_Excerpted passage_
- - -

Build and install lws itself first (note that after installing lws on *nix, you need to run ldconfig one time so the OS can learn about the new library. Lws installs in /usr/local by default, Debian / Ubuntu ldconfig knows to look there already, but Fedora / CentOS need you to add the line /usr/local/lib to /etc/ld.so.conf and run ldconfig)

Then start with the simplest:

http-server/minimal-http-server

Why are most of the sources split into a main C file file and a protocol file?

Lws supports three ways to implement the protocol callback code:

  • you can just add it all in the same source file

  • you can separate it as these examples do, and #include it into the main sources

  • you can build it as a standalone plugin that is discovered and loaded at runtime.

The way these examples are structured, you can easily also build the protocol callback as a plugin just with a different CMakeLists.txt... see https://github.com/warmcat/libwebsockets/tree/master/plugin-standalone for an example.

- - -

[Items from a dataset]
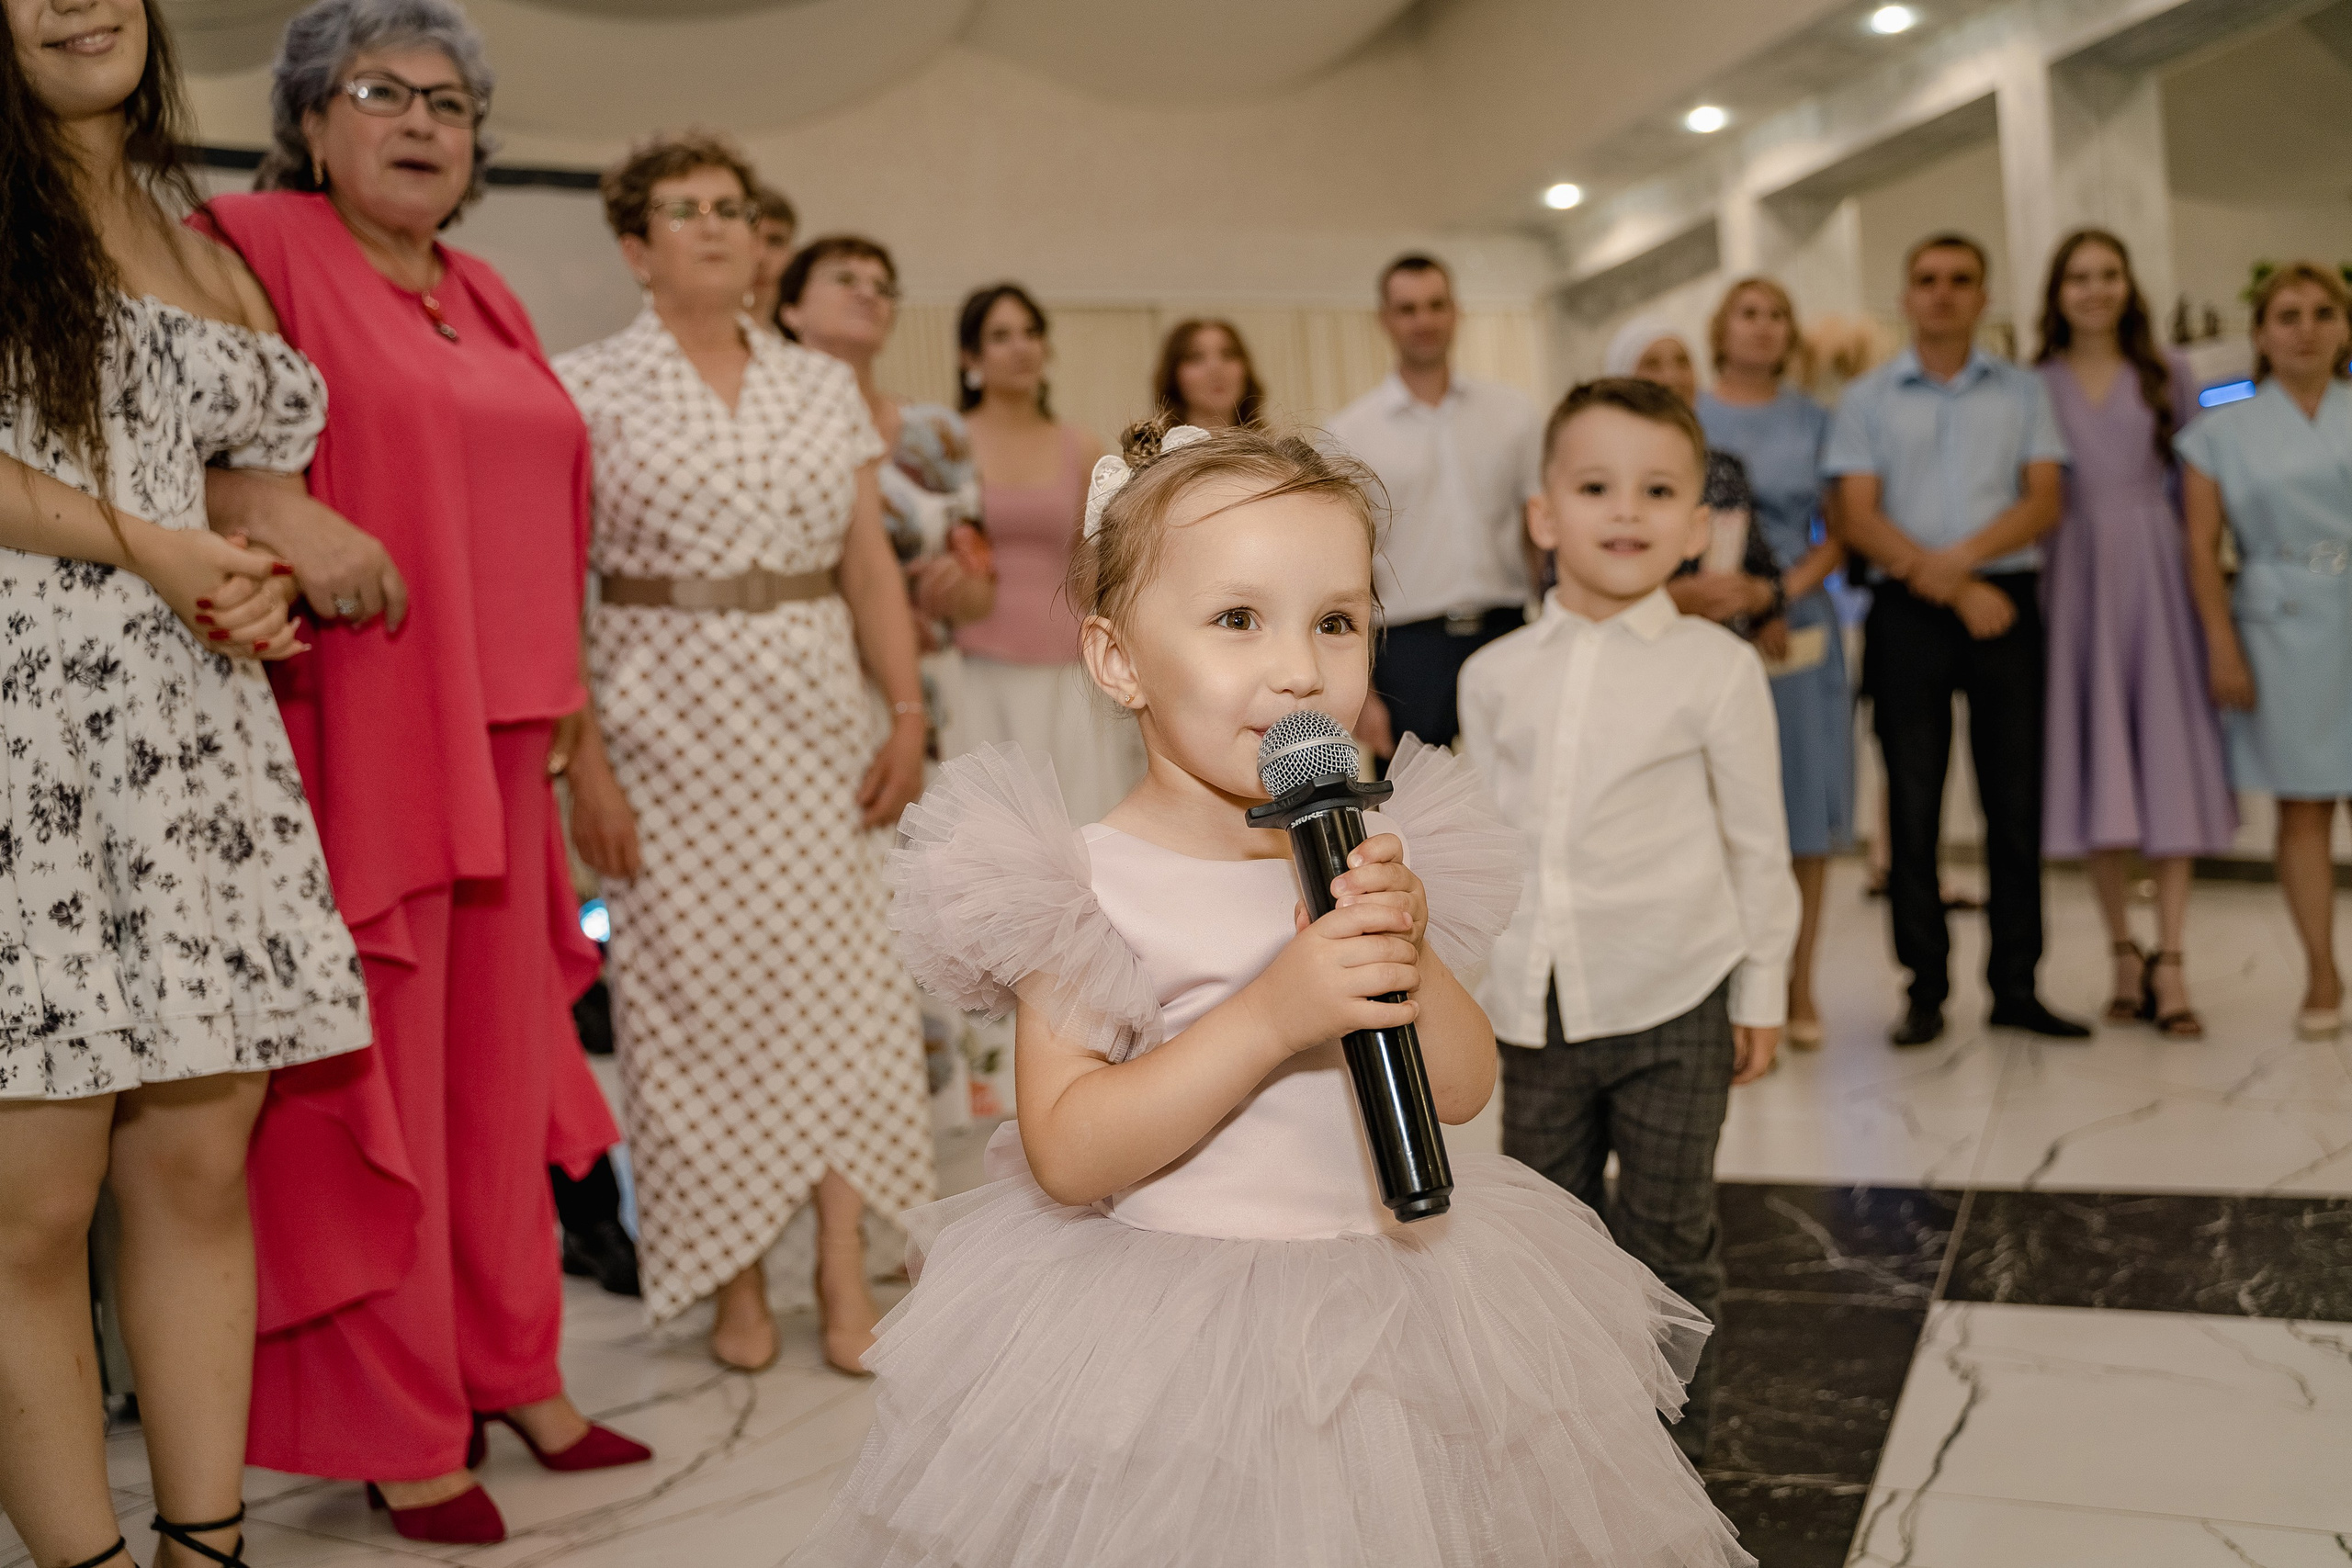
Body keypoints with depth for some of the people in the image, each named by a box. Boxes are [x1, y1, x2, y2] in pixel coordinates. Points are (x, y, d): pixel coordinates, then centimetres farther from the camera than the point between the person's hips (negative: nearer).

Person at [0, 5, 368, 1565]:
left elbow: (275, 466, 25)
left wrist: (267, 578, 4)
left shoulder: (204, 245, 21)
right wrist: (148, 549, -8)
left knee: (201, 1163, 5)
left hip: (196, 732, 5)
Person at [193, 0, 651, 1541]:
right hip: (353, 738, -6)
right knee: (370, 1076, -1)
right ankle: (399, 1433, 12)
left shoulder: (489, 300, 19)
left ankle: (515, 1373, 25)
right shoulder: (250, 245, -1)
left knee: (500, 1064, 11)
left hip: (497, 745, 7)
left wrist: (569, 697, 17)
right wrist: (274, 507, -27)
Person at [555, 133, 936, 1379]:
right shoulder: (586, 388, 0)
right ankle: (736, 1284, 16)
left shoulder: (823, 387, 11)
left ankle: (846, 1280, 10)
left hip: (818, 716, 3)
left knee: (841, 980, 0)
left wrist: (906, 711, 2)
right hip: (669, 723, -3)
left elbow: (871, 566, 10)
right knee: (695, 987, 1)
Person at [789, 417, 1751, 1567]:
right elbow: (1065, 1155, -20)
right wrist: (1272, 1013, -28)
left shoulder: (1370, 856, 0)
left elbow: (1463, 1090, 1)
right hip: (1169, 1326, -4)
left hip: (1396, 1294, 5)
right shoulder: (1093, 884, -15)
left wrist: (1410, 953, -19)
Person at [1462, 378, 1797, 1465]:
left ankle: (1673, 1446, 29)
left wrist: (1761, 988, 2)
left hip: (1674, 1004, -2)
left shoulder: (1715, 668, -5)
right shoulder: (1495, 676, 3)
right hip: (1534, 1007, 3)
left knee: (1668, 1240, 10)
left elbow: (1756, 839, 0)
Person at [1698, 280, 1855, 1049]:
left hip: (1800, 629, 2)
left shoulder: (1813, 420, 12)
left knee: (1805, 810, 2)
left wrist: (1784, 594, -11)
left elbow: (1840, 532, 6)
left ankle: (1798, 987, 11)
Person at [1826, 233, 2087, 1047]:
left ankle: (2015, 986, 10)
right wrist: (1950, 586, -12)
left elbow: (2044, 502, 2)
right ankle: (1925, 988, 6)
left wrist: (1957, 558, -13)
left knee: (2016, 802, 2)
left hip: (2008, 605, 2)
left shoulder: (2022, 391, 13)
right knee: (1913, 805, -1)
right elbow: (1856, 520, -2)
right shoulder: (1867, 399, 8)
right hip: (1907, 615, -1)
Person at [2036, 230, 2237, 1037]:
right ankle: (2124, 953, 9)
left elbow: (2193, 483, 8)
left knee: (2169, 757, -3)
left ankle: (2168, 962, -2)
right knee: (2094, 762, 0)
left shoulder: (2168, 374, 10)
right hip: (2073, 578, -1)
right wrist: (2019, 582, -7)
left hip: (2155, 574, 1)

- - -

_Task set_
**1)** According to the lws build notes, what line do Fedora and CentOS users need to add to /etc/ld.so.conf?
**2)** Write the next part of the lws build notes, picking up right after the sentence that points to the plugin-standalone example.

_Answers for the exercise_
**1)** /usr/local/lib

**2)**
Why would we want the protocol as a plugin?

You will notice a lot of the main C code is the same boilerplate repeated for each example. The actual interesting part is in the protocol callback only.

Lws provides (-DLWS_WITH_LWSWS=1) a generic lightweight server app called 'lwsws' that can be configured by JSON. Combined with your protocol as a plugin, it means you don't actually have to make a special server "app" part, you can just use lwsws and pass per-vhost configuration from JSON into your protocol. (Of course in some cases you have an existing app you are bolting lws on to, then you don't care about this for that particular case).

Because lwsws has no dependency on whatever your plugin does, it can mix and match different protocols randomly without needing any code changes. It reduces the size of the task to just writing the code you care about in your protocol handler, and nothing else to write or maintain.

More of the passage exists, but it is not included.